Graph 3 shows Gearing ratios

The mortgage debt to residential land and dwellings ratio shows the extent to which household residential real estate assets are geared. The ratio increased 0.2 percentage points in September quarter 2017 to 26.4%, indicating that the value of residential real estate owned by households grew slower than mortgage debt.

The debt to assets ratio gives an indication of the extent to which the overall household balance sheet is geared. That is, the degree to which assets are dependent on debt.
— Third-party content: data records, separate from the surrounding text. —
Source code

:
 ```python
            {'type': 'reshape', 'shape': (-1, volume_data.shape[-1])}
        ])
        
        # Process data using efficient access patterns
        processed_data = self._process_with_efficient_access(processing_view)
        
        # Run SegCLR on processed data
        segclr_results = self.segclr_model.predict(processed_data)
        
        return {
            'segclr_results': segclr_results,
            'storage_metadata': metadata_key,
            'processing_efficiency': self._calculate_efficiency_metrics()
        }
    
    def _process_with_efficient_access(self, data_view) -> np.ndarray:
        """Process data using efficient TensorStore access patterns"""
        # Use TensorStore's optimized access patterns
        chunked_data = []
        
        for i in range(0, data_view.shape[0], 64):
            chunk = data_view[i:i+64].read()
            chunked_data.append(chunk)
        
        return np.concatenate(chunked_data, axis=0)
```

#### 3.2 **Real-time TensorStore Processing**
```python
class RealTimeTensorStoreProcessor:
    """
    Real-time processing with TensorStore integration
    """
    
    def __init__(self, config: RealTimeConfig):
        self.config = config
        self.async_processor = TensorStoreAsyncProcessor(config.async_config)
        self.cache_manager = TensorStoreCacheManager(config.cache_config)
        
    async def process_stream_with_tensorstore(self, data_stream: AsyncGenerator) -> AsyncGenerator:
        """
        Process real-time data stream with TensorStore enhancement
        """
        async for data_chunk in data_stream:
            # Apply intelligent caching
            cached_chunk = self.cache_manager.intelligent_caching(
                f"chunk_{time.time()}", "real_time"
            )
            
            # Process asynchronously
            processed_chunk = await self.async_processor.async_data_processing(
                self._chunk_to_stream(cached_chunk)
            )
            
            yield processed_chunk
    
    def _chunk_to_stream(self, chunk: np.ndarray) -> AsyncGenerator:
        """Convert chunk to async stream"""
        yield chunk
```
The debt to asset ratio remained stable, reporting 18.9% at end of September quarter 2017.

The debt to liquid assets ratio reflects the ability of the household sector to extinguish debts in a short period of time using their readily available, or liquid assets. The following are classified as liquid assets: currency and deposits, short and long term debt securities, and equities. The ratio of household debt to liquid assets decreased from 117.4% at 30 June 2017 to 116.2% at 30 September 2017, indicating holdings of liquid assets outgrew liabilities during the quarter. The growth in liquid assets was driven by increases in deposits and equities during the quarter.
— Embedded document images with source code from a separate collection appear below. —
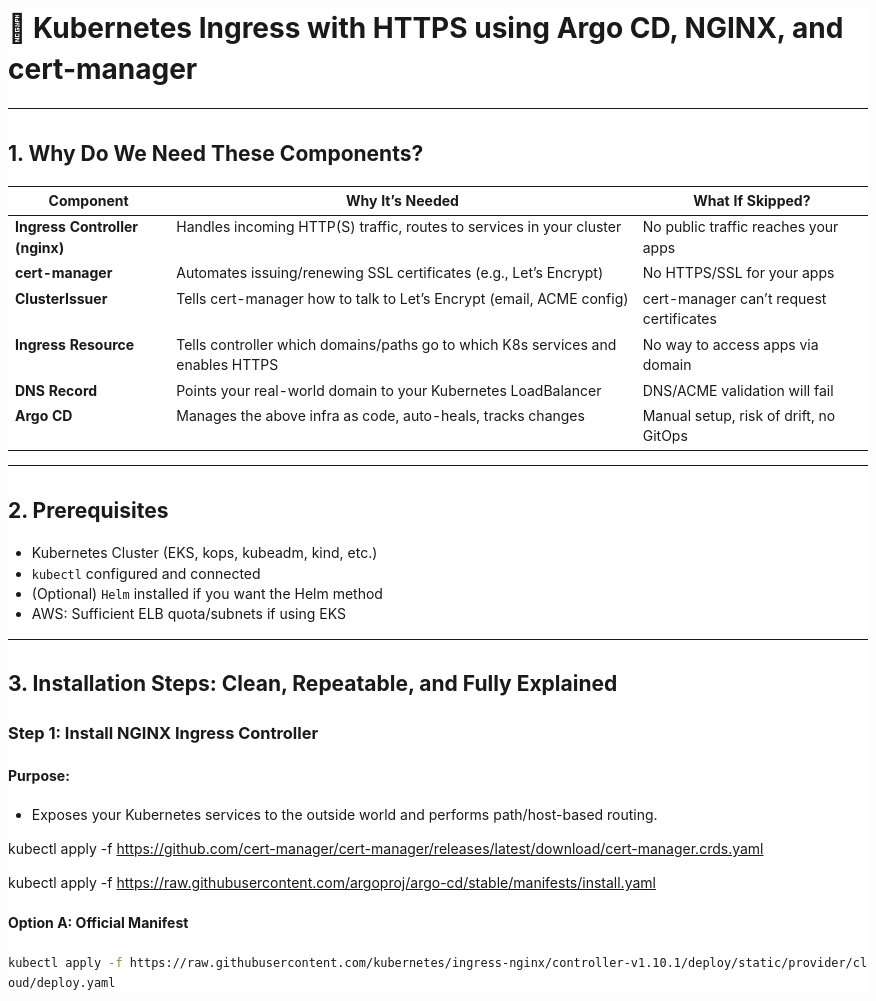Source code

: # 🚦 Kubernetes Ingress with HTTPS using Argo CD, NGINX, and cert-manager

---

## **1. Why Do We Need These Components?**

| Component                      | Why It’s Needed                                                                 | What If Skipped?                        |
| ------------------------------ | ------------------------------------------------------------------------------- | --------------------------------------- |
| **Ingress Controller (nginx)** | Handles incoming HTTP(S) traffic, routes to services in your cluster            | No public traffic reaches your apps     |
| **cert-manager**               | Automates issuing/renewing SSL certificates (e.g., Let’s Encrypt)               | No HTTPS/SSL for your apps              |
| **ClusterIssuer**              | Tells cert-manager how to talk to Let’s Encrypt (email, ACME config)            | cert-manager can’t request certificates |
| **Ingress Resource**           | Tells controller which domains/paths go to which K8s services and enables HTTPS | No way to access apps via domain        |
| **DNS Record**                 | Points your real-world domain to your Kubernetes LoadBalancer                   | DNS/ACME validation will fail           |
| **Argo CD**                    | Manages the above infra as code, auto-heals, tracks changes                     | Manual setup, risk of drift, no GitOps  |

---

## **2. Prerequisites**

- Kubernetes Cluster (EKS, kops, kubeadm, kind, etc.)
- `kubectl` configured and connected
- (Optional) `Helm` installed if you want the Helm method
- AWS: Sufficient ELB quota/subnets if using EKS

---

## **3. Installation Steps: Clean, Repeatable, and Fully Explained**

### **Step 1: Install NGINX Ingress Controller**

#### **Purpose:**

- Exposes your Kubernetes services to the outside world and performs path/host-based routing.


kubectl apply -f https://github.com/cert-manager/cert-manager/releases/latest/download/cert-manager.crds.yaml

kubectl apply -f https://raw.githubusercontent.com/argoproj/argo-cd/stable/manifests/install.yaml



#### **Option A: Official Manifest**

```sh
kubectl apply -f https://raw.githubusercontent.com/kubernetes/ingress-nginx/controller-v1.10.1/deploy/static/provider/cloud/deploy.yaml
```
Graph 4. Household net saving

Graph 4 shows Household net saving

Household net saving was $24.2b at 30 September 2017, increasing from -$3.4b at 30 June 2017. With the inclusion of other changes in real net wealth, commonly known as the wealth effect, net saving decreased from $53.0b to -$9.4b in September quarter 2017. The real holding losses of financial assets (-$28.5b) and real holding losses on land and dwelling assets (-$18.0b) compared to June quarter 2017, were the main drivers of the decrease in September quarter 2017.

Graph 5. Gross disposable income

Graph 5 shows Gross disposable income

Gross disposable income ($308.3b) increased 11.3% or $31.4b during the quarter. When the impact of the decline in other changes in real net wealth (wealth effect) to household disposable income of -$33.6b is factored in, household income is $274.7b at end of September quarter 2017.